### ОТРЫВОК ДЛЯ ЧТЕНИЯ
Большая наука— это настойчивый труд, бескорыстные поиски истины, неустанное горение. И, как говорил Маркс, «только тот может достигнуть ее сияющих вершин, кто, не страшась усталости, карабкается по ее каменистым тропам». Слабым духом, карьеристам, лентяям лучше по этим тропам не пускаться!
IX. Уроки жизни
(Из воспоминаний одного из авторов этой книги д-ра А. А. Росновского.)
Тот, кто избрал профессию,
которую он высоко ценит,
содрогнется при мысли, что
может стать недостойным ее.
Карл Маркс
Н. Тоидзе. «БОРЬБА ТАРИЭЛЯ С ТИГРОМ»
«Быстры, как волны, все дни нашей жизни, что час, то короче к могиле наш путь»,— вещала когда-то старая студенческая песня. Быстро проходят годы и в жизни врача. Не успеешь оглянуться, как будущее становится настоящим, а настоящее — прошедшим и... давно прошедшим. И с неумолимым течением времени все чаще возникают в памяти образы любимых учителей, первые сомнения, ошибки, первые скупые радости нашей сложной профессии. Но особенно ярко вспоминается все то, что пробудило горячую любовь к врачебной работе, что помогло стать врачом по призванию.
Шестьдесят шесть лет тому назад я поступил на медицинский факультет Киевского университета и таким образом навсегда определил свой трудовой путь — путь врача-хирурга. Как много было испытано за эти долгие годы! Каких только жизненных драм и высоких проявлений благородства не довелось быть свидетелем и даже судьей. И каким только людским мукам, душевным страданиям и тревогам я не был сопричастен в роли спасителя или хотя бы утешителя. Всего не запомнить, не рассказать.
1. Памятная лекция
Курс факультетской терапии нам выпало счастье пройти ,в клинике одного из лучших отечественных терапевтов своего времени — профессора Василия Парменовича Образцова. Это был клиницист высочайшего ранга. На всех его лекциях мы, студенты, сидели буквально затаив дыхание: такой глубиной, ясностью, логической красотой отличались его клинические разборы больных. Вспоминая своих старых учителей, с чувством глубокой благодарности признаешь, что основами подлинного клинического мышления мы овладели в первую очередь в факультетских клиниках наших дорогих наставников профессоров Василия Парменовича Образцова и мудрого хирурга Николая Маркиановича Волковича.

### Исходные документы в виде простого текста
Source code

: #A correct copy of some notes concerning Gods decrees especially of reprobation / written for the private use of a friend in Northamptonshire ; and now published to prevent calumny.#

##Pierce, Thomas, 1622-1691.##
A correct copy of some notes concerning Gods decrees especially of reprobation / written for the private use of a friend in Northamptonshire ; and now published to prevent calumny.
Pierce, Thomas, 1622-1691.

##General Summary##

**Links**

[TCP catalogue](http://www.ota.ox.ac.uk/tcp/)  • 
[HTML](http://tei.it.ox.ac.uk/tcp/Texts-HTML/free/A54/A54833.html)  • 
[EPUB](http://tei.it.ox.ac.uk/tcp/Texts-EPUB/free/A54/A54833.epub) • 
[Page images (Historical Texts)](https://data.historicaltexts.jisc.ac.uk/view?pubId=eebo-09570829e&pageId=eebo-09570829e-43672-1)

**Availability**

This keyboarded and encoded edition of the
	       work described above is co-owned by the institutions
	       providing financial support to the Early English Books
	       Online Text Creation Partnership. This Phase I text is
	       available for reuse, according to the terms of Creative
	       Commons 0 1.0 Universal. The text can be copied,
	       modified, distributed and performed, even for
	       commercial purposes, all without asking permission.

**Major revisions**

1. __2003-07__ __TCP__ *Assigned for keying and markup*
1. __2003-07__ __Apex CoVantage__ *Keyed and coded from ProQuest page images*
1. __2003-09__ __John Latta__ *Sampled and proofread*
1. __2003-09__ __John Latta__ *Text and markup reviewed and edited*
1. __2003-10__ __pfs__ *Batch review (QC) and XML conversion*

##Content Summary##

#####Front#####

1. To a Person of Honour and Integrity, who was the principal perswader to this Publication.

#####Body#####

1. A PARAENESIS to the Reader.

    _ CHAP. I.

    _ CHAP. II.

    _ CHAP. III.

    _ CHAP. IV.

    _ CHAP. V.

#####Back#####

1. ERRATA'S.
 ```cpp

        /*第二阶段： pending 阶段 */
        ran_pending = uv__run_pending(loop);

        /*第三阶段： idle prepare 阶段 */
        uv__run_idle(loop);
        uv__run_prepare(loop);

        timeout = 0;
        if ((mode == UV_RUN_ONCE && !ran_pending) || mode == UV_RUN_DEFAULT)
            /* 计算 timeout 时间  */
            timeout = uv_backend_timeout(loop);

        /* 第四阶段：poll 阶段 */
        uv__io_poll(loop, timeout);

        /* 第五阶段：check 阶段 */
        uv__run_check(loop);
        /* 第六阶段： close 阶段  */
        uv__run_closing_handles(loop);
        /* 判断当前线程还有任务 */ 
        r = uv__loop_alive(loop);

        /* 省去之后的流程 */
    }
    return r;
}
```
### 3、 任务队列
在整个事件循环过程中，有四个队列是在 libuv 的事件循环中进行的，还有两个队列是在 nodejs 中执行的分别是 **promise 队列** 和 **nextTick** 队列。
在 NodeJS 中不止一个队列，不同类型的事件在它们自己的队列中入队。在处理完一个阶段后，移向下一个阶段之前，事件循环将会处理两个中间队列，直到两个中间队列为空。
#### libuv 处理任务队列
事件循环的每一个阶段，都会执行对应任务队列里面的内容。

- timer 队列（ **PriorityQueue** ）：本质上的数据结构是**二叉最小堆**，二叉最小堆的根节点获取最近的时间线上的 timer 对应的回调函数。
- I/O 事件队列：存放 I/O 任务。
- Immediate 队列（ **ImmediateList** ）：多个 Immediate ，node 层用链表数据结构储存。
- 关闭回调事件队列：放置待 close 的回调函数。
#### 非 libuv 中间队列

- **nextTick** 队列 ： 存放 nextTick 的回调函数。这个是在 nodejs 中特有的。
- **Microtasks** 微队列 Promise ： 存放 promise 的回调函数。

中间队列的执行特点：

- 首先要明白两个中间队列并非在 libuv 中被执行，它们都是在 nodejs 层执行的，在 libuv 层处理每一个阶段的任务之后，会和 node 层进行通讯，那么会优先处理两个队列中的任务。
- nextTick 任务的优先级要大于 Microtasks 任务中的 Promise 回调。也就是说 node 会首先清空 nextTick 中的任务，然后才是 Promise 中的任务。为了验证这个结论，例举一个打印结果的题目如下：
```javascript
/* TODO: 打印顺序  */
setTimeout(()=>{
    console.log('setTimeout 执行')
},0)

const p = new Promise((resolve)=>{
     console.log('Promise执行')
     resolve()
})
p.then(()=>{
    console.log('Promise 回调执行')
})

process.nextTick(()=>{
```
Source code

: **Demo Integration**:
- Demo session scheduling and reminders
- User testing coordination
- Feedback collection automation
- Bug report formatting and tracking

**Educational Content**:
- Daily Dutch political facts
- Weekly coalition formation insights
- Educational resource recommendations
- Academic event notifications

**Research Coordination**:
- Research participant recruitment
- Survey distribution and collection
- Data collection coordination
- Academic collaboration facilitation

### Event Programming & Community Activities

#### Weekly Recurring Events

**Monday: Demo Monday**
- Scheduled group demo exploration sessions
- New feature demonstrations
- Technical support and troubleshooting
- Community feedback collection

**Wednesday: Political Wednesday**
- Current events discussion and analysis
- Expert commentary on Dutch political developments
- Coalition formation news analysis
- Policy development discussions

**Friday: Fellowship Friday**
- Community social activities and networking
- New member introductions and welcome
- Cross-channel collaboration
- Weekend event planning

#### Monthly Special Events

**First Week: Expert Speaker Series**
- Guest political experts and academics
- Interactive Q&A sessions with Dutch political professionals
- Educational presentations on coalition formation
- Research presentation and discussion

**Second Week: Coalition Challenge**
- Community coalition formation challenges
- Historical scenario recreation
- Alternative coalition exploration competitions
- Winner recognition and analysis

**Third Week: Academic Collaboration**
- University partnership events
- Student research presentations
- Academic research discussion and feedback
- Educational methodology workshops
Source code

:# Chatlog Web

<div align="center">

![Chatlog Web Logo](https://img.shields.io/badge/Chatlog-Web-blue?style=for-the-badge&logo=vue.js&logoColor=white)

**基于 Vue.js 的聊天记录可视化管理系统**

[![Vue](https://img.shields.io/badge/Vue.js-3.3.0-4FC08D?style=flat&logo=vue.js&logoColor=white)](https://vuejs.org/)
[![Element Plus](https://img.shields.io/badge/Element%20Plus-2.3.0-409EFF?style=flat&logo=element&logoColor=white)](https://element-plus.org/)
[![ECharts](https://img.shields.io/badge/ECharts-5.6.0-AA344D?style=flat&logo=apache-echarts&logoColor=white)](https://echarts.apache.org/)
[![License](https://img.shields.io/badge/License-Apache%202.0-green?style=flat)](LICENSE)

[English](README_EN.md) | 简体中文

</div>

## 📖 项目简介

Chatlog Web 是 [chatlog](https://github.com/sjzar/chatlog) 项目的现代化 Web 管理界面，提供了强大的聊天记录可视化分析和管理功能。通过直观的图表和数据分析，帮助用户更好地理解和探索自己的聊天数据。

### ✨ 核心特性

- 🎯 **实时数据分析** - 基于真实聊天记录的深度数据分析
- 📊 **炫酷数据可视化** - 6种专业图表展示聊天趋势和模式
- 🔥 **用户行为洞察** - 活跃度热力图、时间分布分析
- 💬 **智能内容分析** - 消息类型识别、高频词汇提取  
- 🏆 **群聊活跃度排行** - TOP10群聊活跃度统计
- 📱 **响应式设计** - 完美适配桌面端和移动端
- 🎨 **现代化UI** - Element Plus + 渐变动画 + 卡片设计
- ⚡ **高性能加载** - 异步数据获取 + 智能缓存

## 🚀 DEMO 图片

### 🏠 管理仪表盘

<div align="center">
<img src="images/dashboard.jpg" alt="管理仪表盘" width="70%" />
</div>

### ЧТО СДЕЛАТЬ
Допишите продолжение воспоминаний о годах учебы на медицинском факультете. Начните сразу после последнего предложения отрывка. Этот список для работы не понадобится.

### ОТВЕТ
Как-то профессор Образцов две или три лекции полностью посвятил разбору одного очень тяжелого заболевания. Подробнейшим образом обследовав больного и подвергнув глубокому анализу всю картину и течение болезни, профессор закончил эти лекции обычными для него словами: «Итак, на основании всех полученных нами данных мы имеем право заключить, что в этом случае с наибольшей долей вероятности можно предположить...» Далее следовал диагноз.
Больной через некоторое время умер. В тот момент, когда в клинику сообщили о том, что на кафедре патологической анатомии началось вскрытие его трупа, я вместе с некоторыми товарищами работал в лаборатории. Конечно, вместе с врачами клиники мы поспешили в морг. Вскоре явился и В. П. Образцов. Мне пришлось стоять за его широкой спиной и из-за нее следить за всем происходящим.
Вскрытие производил очень строгий преподаватель профессор В. Н. Константинович, ученик выдающегося ученого профессора Владимира Константиновича Высоковича. По ходу вскрытия определилось довольно значительное расхождение между клиническим и патологоанатомическими диагнозами, о чем профессор Константинович с известной долей злорадства не преминул громогласно заявить. Подняв глаза на стоящего впереди меня профессора Образцова, я с удивлением заметил, что его шея, затылок, а затем и вся голова начинают густо краснеть. А когда он повернулся к выходу, мы все были буквально напуганы: лицо его стало темно-багровым.